Many studies found that TyG index was an independent predictor for adverse cardiovascular events in both nondiabetic and diabetic subjects [17, 18]. It may be related to IR, which not only leads to the development of CVD in both the general population and diabetic patients but also predicts the cardiovascular prognosis of patients with CVD [19]. A prospective cohort study found that the TyG index was significantly associated with future cardiovascular mortality, myocardial infarction, stroke, and type 2 diabetes, suggesting that insulin resistance played a promoting role in the pathogenesis of cardiovascular and prognosis [11]. However, our study didn’t observe a significant association between TyG index and cardiovascular mortality. The effect of triglycerides or glucose on cardiovascular events could be eliminated by lipid-lowering drugs and hypoglycemic drugs in cardiovascular diseases. In supporting with our study, Laura et al. did not find an association between the TyG index and CVD in subjects with T2DM or hypertension at baseline [6]. Therefore, the application of the TyG index in CVD patients can be affected by hyperlipidaemia and diabetes [2]. Besides, the measurement of the TyG index at baseline alone does not reflect the longitudinal association between the TyG index and CVD risk over time [20]. Finally, the unrelated link may be due to lack of statistic power.

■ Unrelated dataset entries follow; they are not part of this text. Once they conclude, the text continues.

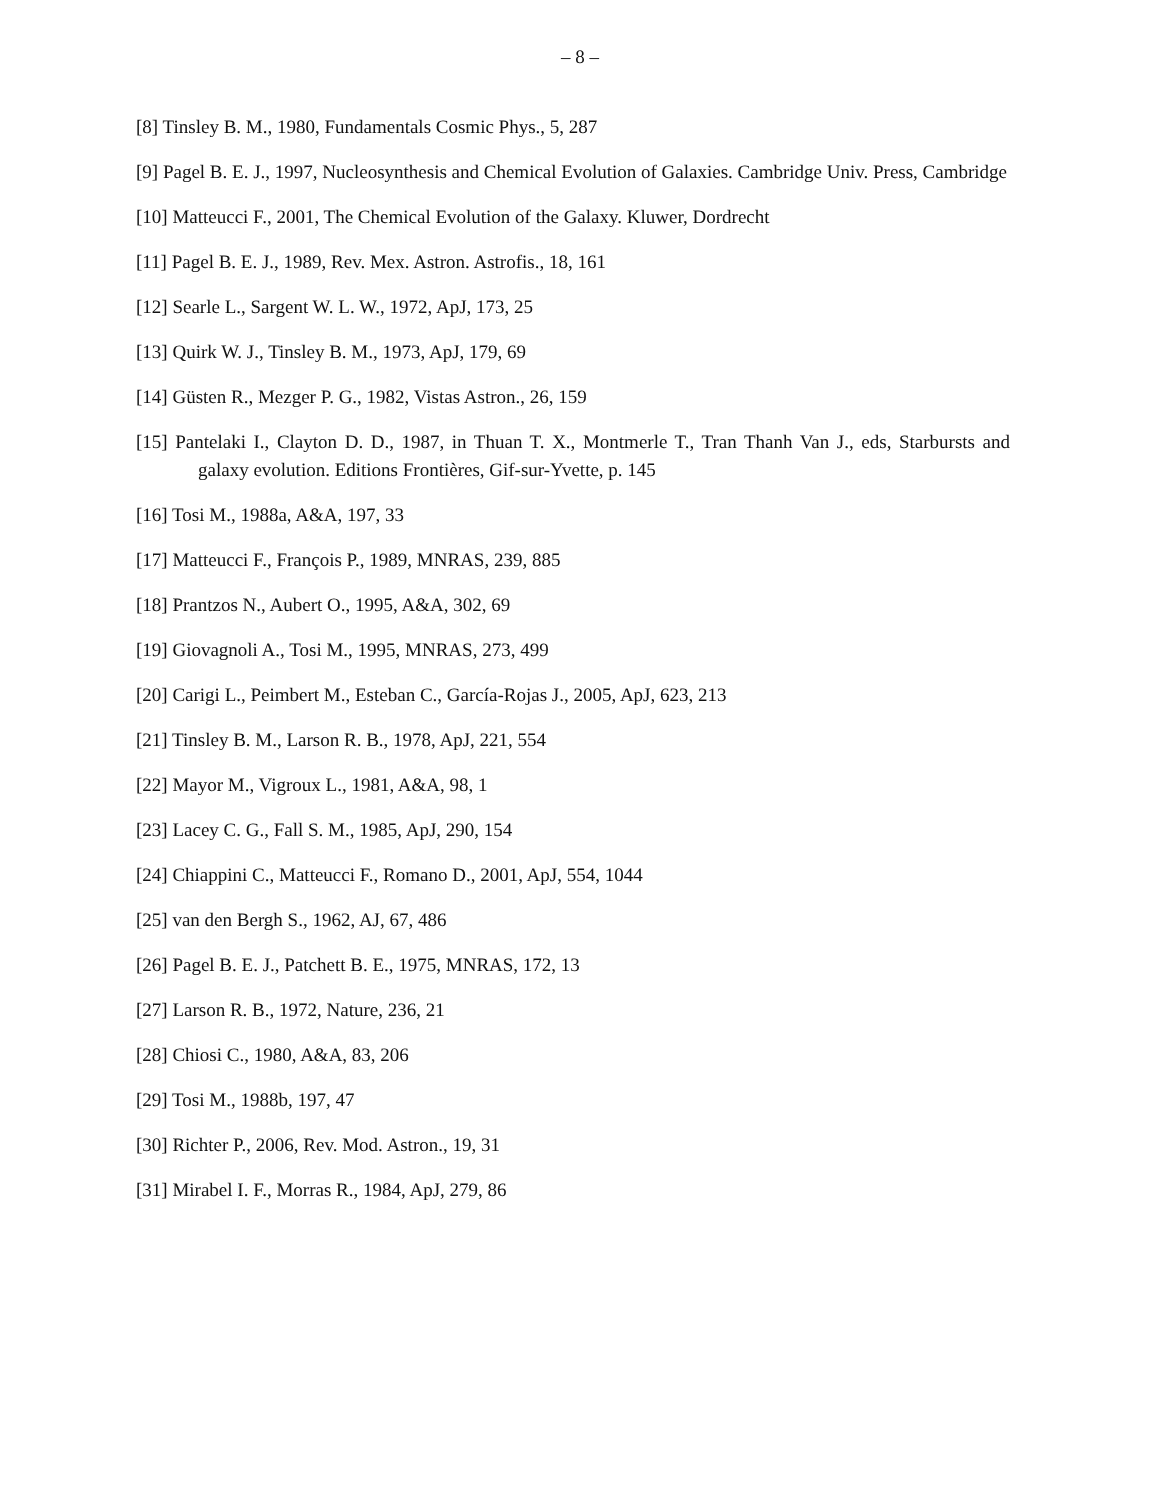– 8 –
[8] Tinsley B. M., 1980, Fundamentals Cosmic Phys., 5, 287
[9] Pagel B. E. J., 1997, Nucleosynthesis and Chemical Evolution of Galaxies. Cambridge Univ. Press, Cambridge
[10] Matteucci F., 2001, The Chemical Evolution of the Galaxy. Kluwer, Dordrecht
[11] Pagel B. E. J., 1989, Rev. Mex. Astron. Astrofis., 18, 161
[12] Searle L., Sargent W. L. W., 1972, ApJ, 173, 25
[13] Quirk W. J., Tinsley B. M., 1973, ApJ, 179, 69
[14] Güsten R., Mezger P. G., 1982, Vistas Astron., 26, 159
[15] Pantelaki I., Clayton D. D., 1987, in Thuan T. X., Montmerle T., Tran Thanh Van J., eds, Starbursts and galaxy evolution. Editions Frontières, Gif-sur-Yvette, p. 145
[16] Tosi M., 1988a, A&A, 197, 33
[17] Matteucci F., François P., 1989, MNRAS, 239, 885
[18] Prantzos N., Aubert O., 1995, A&A, 302, 69
[19] Giovagnoli A., Tosi M., 1995, MNRAS, 273, 499
[20] Carigi L., Peimbert M., Esteban C., García-Rojas J., 2005, ApJ, 623, 213
[21] Tinsley B. M., Larson R. B., 1978, ApJ, 221, 554
[22] Mayor M., Vigroux L., 1981, A&A, 98, 1
[23] Lacey C. G., Fall S. M., 1985, ApJ, 290, 154
[24] Chiappini C., Matteucci F., Romano D., 2001, ApJ, 554, 1044
[25] van den Bergh S., 1962, AJ, 67, 486
[26] Pagel B. E. J., Patchett B. E., 1975, MNRAS, 172, 13
[27] Larson R. B., 1972, Nature, 236, 21
[28] Chiosi C., 1980, A&A, 83, 206
[29] Tosi M., 1988b, 197, 47
[30] Richter P., 2006, Rev. Mod. Astron., 19, 31
[31] Mirabel I. F., Morras R., 1984, ApJ, 279, 86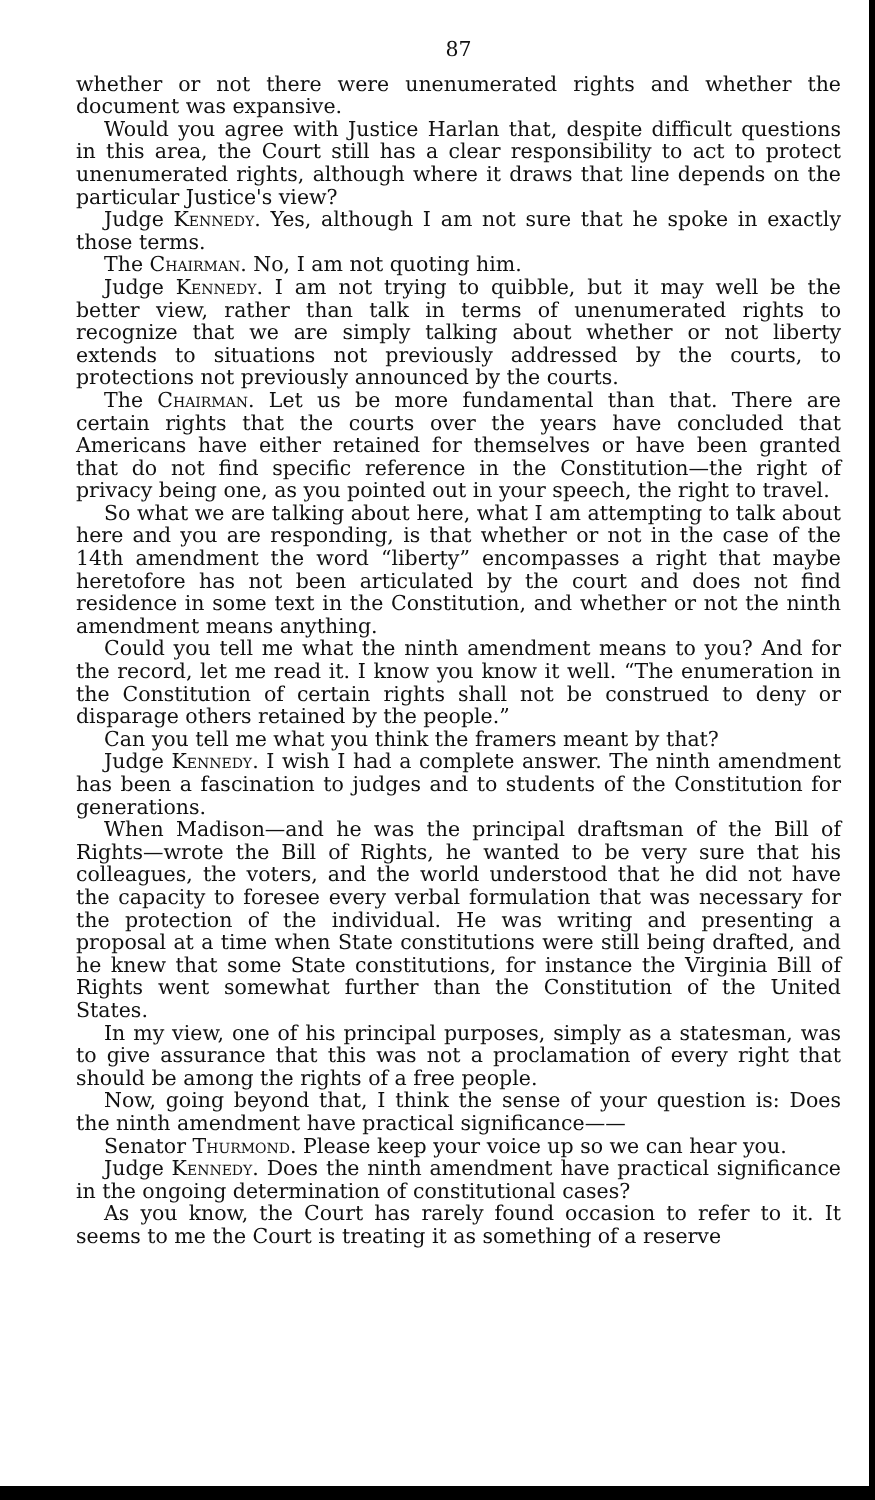87
whether or not there were unenumerated rights and whether the document was expansive.
Would you agree with Justice Harlan that, despite difficult questions in this area, the Court still has a clear responsibility to act to protect unenumerated rights, although where it draws that line depends on the particular Justice's view?
Judge Kennedy. Yes, although I am not sure that he spoke in exactly those terms.
The Chairman. No, I am not quoting him.
Judge Kennedy. I am not trying to quibble, but it may well be the better view, rather than talk in terms of unenumerated rights to recognize that we are simply talking about whether or not liberty extends to situations not previously addressed by the courts, to protections not previously announced by the courts.
The Chairman. Let us be more fundamental than that. There are certain rights that the courts over the years have concluded that Americans have either retained for themselves or have been granted that do not find specific reference in the Constitution—the right of privacy being one, as you pointed out in your speech, the right to travel.
So what we are talking about here, what I am attempting to talk about here and you are responding, is that whether or not in the case of the 14th amendment the word “liberty” encompasses a right that maybe heretofore has not been articulated by the court and does not find residence in some text in the Constitution, and whether or not the ninth amendment means anything.
Could you tell me what the ninth amendment means to you? And for the record, let me read it. I know you know it well. “The enumeration in the Constitution of certain rights shall not be construed to deny or disparage others retained by the people.”
Can you tell me what you think the framers meant by that?
Judge Kennedy. I wish I had a complete answer. The ninth amendment has been a fascination to judges and to students of the Constitution for generations.
When Madison—and he was the principal draftsman of the Bill of Rights—wrote the Bill of Rights, he wanted to be very sure that his colleagues, the voters, and the world understood that he did not have the capacity to foresee every verbal formulation that was necessary for the protection of the individual. He was writing and presenting a proposal at a time when State constitutions were still being drafted, and he knew that some State constitutions, for instance the Virginia Bill of Rights went somewhat further than the Constitution of the United States.
In my view, one of his principal purposes, simply as a statesman, was to give assurance that this was not a proclamation of every right that should be among the rights of a free people.
Now, going beyond that, I think the sense of your question is: Does the ninth amendment have practical significance——
Senator Thurmond. Please keep your voice up so we can hear you.
Judge Kennedy. Does the ninth amendment have practical significance in the ongoing determination of constitutional cases?
As you know, the Court has rarely found occasion to refer to it. It seems to me the Court is treating it as something of a reserve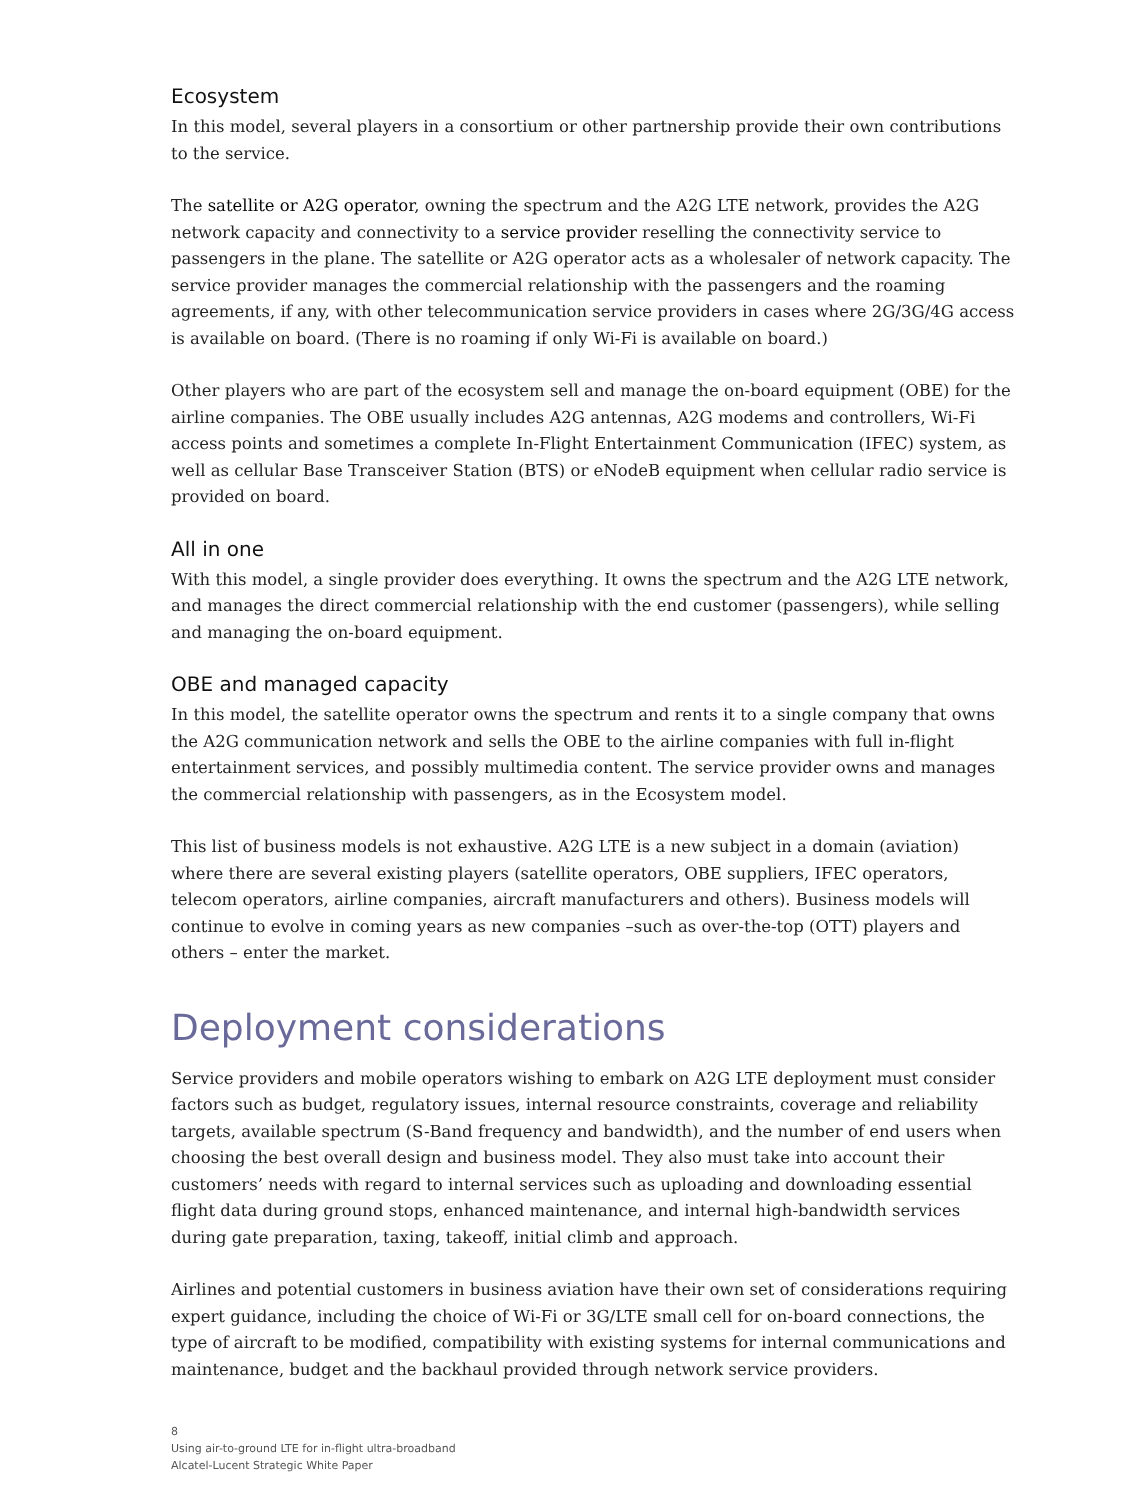Ecosystem
In this model, several players in a consortium or other partnership provide their own contributions to the service.
The satellite or A2G operator, owning the spectrum and the A2G LTE network, provides the A2G network capacity and connectivity to a service provider reselling the connectivity service to passengers in the plane. The satellite or A2G operator acts as a wholesaler of network capacity. The service provider manages the commercial relationship with the passengers and the roaming agreements, if any, with other telecommunication service providers in cases where 2G/3G/4G access is available on board. (There is no roaming if only Wi-Fi is available on board.)
Other players who are part of the ecosystem sell and manage the on-board equipment (OBE) for the airline companies. The OBE usually includes A2G antennas, A2G modems and controllers, Wi-Fi access points and sometimes a complete In-Flight Entertainment Communication (IFEC) system, as well as cellular Base Transceiver Station (BTS) or eNodeB equipment when cellular radio service is provided on board.
All in one
With this model, a single provider does everything. It owns the spectrum and the A2G LTE network, and manages the direct commercial relationship with the end customer (passengers), while selling and managing the on-board equipment.
OBE and managed capacity
In this model, the satellite operator owns the spectrum and rents it to a single company that owns the A2G communication network and sells the OBE to the airline companies with full in-flight entertainment services, and possibly multimedia content. The service provider owns and manages the commercial relationship with passengers, as in the Ecosystem model.
This list of business models is not exhaustive. A2G LTE is a new subject in a domain (aviation) where there are several existing players (satellite operators, OBE suppliers, IFEC operators, telecom operators, airline companies, aircraft manufacturers and others). Business models will continue to evolve in coming years as new companies –such as over-the-top (OTT) players and others – enter the market.
Deployment considerations
Service providers and mobile operators wishing to embark on A2G LTE deployment must consider factors such as budget, regulatory issues, internal resource constraints, coverage and reliability targets, available spectrum (S-Band frequency and bandwidth), and the number of end users when choosing the best overall design and business model. They also must take into account their customers’ needs with regard to internal services such as uploading and downloading essential flight data during ground stops, enhanced maintenance, and internal high-bandwidth services during gate preparation, taxing, takeoff, initial climb and approach.
Airlines and potential customers in business aviation have their own set of considerations requiring expert guidance, including the choice of Wi-Fi or 3G/LTE small cell for on-board connections, the type of aircraft to be modified, compatibility with existing systems for internal communications and maintenance, budget and the backhaul provided through network service providers.
8
Using air-to-ground LTE for in-flight ultra-broadband
Alcatel-Lucent Strategic White Paper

Our study has some limitations. Firstly, data on triglycerides and glucose were only collected once at baseline, and it was unclear whether TyG changes over time could affect the association with mortality. Secondly, the presence of CVD was self-reported based on questionnaires. Thirdly, the levels of triglyceride and glucose could be influenced by the prescribed medications, which was not reported in our study. Finally, the possibility of residual confounding existed since this is an observational study.

Conclusions

We found a U-shape association between the TyG index and the risk of all-cause mortality among population with CVD. And the TyG index associated with the lowest risk of all-cause mortality ranged 8.83 to 9.06.